# [EXTRACTO DEL DOCUMENTO]

──────────────────────────────

Jn 20, 11-18 – Aparición a María Magdalena
/ 22 abril, 2014 / San JuanTexto Bíblico
11 Estaba María fuera, junto al sepulcro, llorando. Mientras lloraba, se asomó al sepulcro12 y vio dos ángeles vestidos de blanco, sentados, uno a la cabecera y otro a los pies, donde había estado el cuerpo de Jesús.13 Ellos le preguntan: «Mujer, ¿por qué lloras?». Ella les contesta: «Porque se han llevado a mi Señor y no sé dónde lo han puesto».14 Dicho esto, se vuelve y ve a Jesús, de pie, pero no sabía que era Jesús.15 Jesús le dice: «Mujer, ¿por qué lloras?, ¿a quién buscas?». Ella, tomándolo por el hortelano, le contesta: «Señor, si tú te lo has llevado, dime dónde lo has puesto y yo lo recogeré».16 Jesús le dice: «¡María!». Ella se vuelve y le dice: «¡Rabboni!», que significa: «¡Maestro!».17 Jesús le dice: «No me retengas, que todavía no he subido al Padre. Pero, anda, ve a mis hermanos y diles: “Subo al Padre mío y Padre vuestro, al Dios mío y Dios vuestro”».18 María la Magdalena fue y anunció a los discípulos: «He visto al Señor y ha dicho esto».

──────────────────────────────

# [LA TAREA]
Por favor, traduce al inglés esta oración del extracto sobre la aparición a María Magdalena: «María la Magdalena fue y anunció a los discípulos: “He visto al Señor y ha dicho esto”». Usa solo el extracto como fuente.

# [FILAS]

──────────────────────────────

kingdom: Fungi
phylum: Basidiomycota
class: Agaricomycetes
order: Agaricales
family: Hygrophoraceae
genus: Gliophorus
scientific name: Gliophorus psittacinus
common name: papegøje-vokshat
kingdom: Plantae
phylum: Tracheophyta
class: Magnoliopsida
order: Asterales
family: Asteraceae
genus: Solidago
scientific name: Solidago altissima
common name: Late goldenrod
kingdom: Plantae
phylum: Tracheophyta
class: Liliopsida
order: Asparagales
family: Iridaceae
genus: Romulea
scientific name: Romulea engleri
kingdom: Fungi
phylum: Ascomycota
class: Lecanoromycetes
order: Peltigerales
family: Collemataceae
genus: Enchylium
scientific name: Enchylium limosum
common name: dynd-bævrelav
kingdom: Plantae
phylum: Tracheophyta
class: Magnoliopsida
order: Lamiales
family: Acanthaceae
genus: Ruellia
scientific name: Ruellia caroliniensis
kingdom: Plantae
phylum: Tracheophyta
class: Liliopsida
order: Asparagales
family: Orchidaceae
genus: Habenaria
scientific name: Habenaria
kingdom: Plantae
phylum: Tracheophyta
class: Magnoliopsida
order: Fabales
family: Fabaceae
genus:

──────────────────────────────

# [RESULTADO DE LA TAREA]
Mary Magdalene went and announced to the disciples, "I have seen the Lord, and he has said this."